“I’m scared, Lord.”
“I know you are, but I want you to write your story. Remember Sarai.”
“Sarai? From the Bible?”
“Yes child, that Sarai. Read her story again.”
I found it right there in Genesis 16:2 (NIV). Even though she knew the Lord’s promise she, “said to Abram, ‘The Lord has kept me from having children. Go, sleep with my slave; perhaps I can build a family through her.’”

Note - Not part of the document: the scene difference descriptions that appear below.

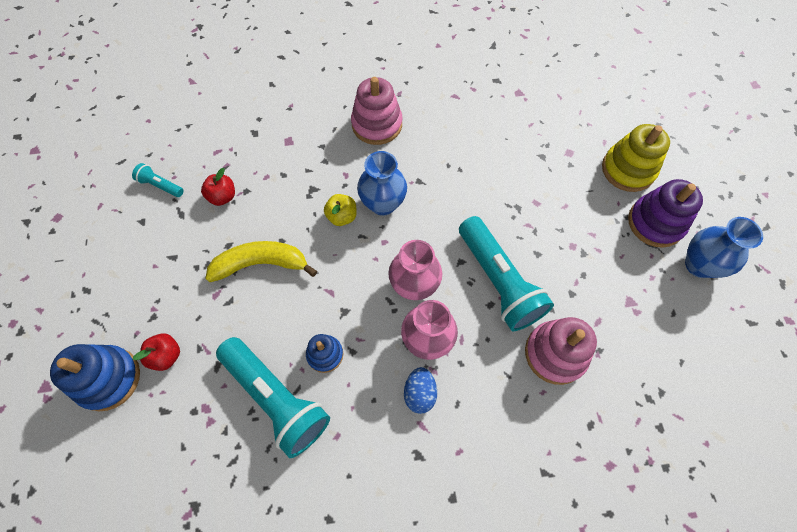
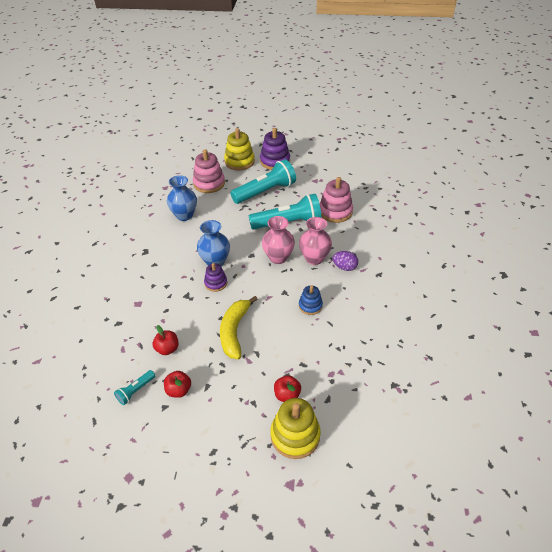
camera: 75 degrees left, 20 degrees down
blue stacking toy [50,344,140,411] -> yellow stacking toy [270,398,321,459]
turquoise flashlight [216,337,330,458] -> turquoise flashlight moved to [230,159,296,204]
yellow apple [324,194,357,226] -> purple stacking toy [204,263,227,292]
pink stacking toy [351,77,402,145] -> pink stacking toy moved to [193,149,225,193]
blue egg [404,367,437,414] -> purple egg [333,251,358,271]
blue vase [685,217,763,278] -> blue vase moved to [167,175,197,221]
none -> red apple [164,371,191,398]

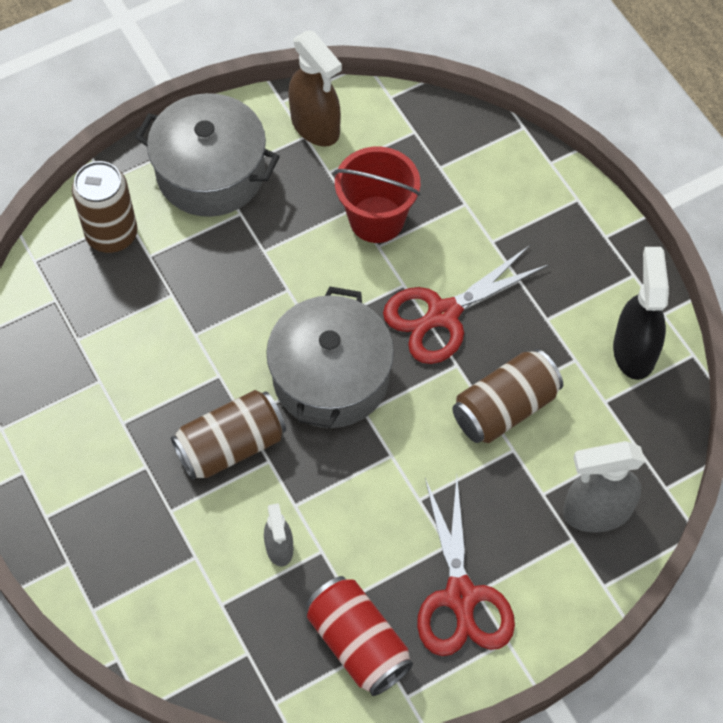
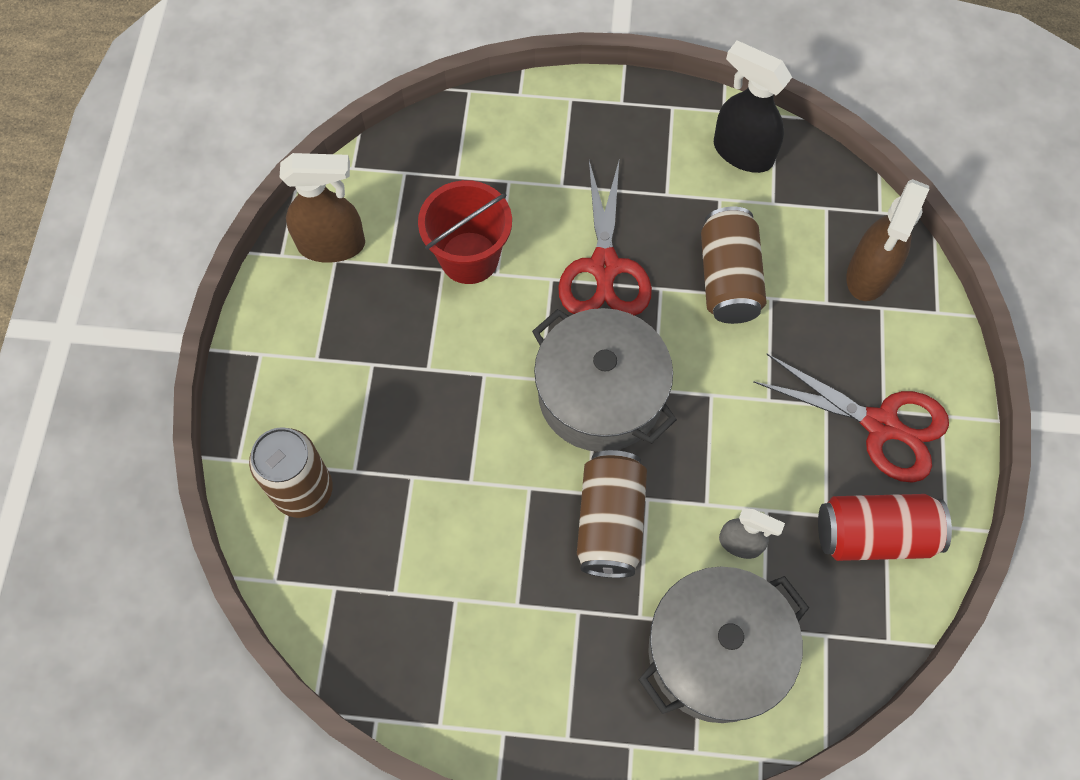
camera: 55 degrees left, 5 degrees up
grey pot [135,93,280,217] -> grey pot moved to [639,567,809,723]
grey spray bottle [563,441,645,533] -> brown spray bottle [846,179,929,301]

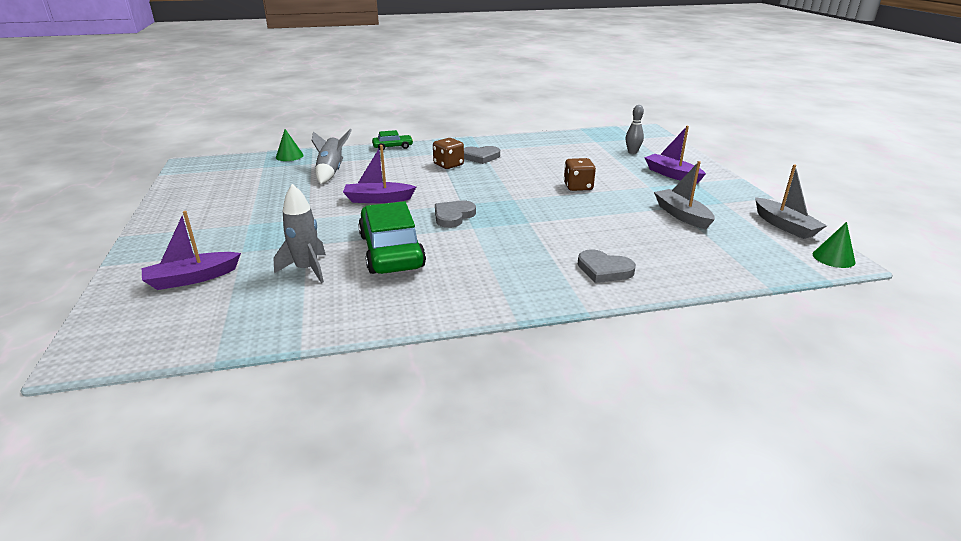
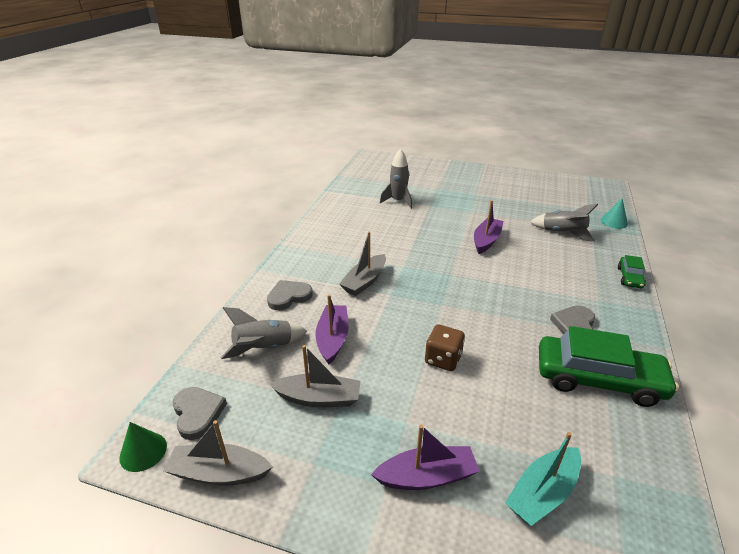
camera: 120 degrees right, 5 degrees up
purple boat [142,211,241,290] -> purple boat moved to [315,294,349,364]
green cone [276,129,304,161] -> turquoise cone [601,199,628,229]
green car [358,201,426,274] -> green car moved to [539,326,679,407]
brown dice [433,138,464,169] -> none
grey heart [435,201,476,228] -> grey heart moved to [172,387,227,440]
grey bowling pin [626,105,644,154] -> turquoise boat [505,432,581,526]
none -> grey rocket [221,307,307,359]
none -> grey boat [339,231,386,296]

“So, Lord, Sarai went charging in, taking the bull by the horns so to speak, to make Your promise to her come true. She couldn’t wait on your timing. Lord, how does this pertain to me? To my writing this book?”
“Where am I pushing too hard Lord?”
I answer my own question with a question, “You don’t like the changes?”
The book had been sitting on my shelf for two years now. Encouraged by my husband and his sister to write my story to help other adoptive mothers cope with raising children with Reactive Attachment Disorder, I’d written the book, but because of my fear the book had become something different entirely from what it had started out to be. I’d begun researching, going down rabbit trails, fueled by the challenge of focusing on something other than the chaos of my home. Like Sarai, I wasn’t waiting on the Lord to guide my steps in the writing.
“I know you want me to finish it and publish it, Lord, but I am afraid, because if Filly reads it when she grows up, then she may become angry.”
“Is the book about her?”
“No, but I may have to write some
things about her in order to tell my story.”
“Can you trust Me?”
“Can you do as I ask each step of the way?”
“But… what if she reads it someday, Lord?”
“I will take care of that. Now finish the book I gave to you.”
And so I begin again, this time not rushing ahead but waiting and listening more closely.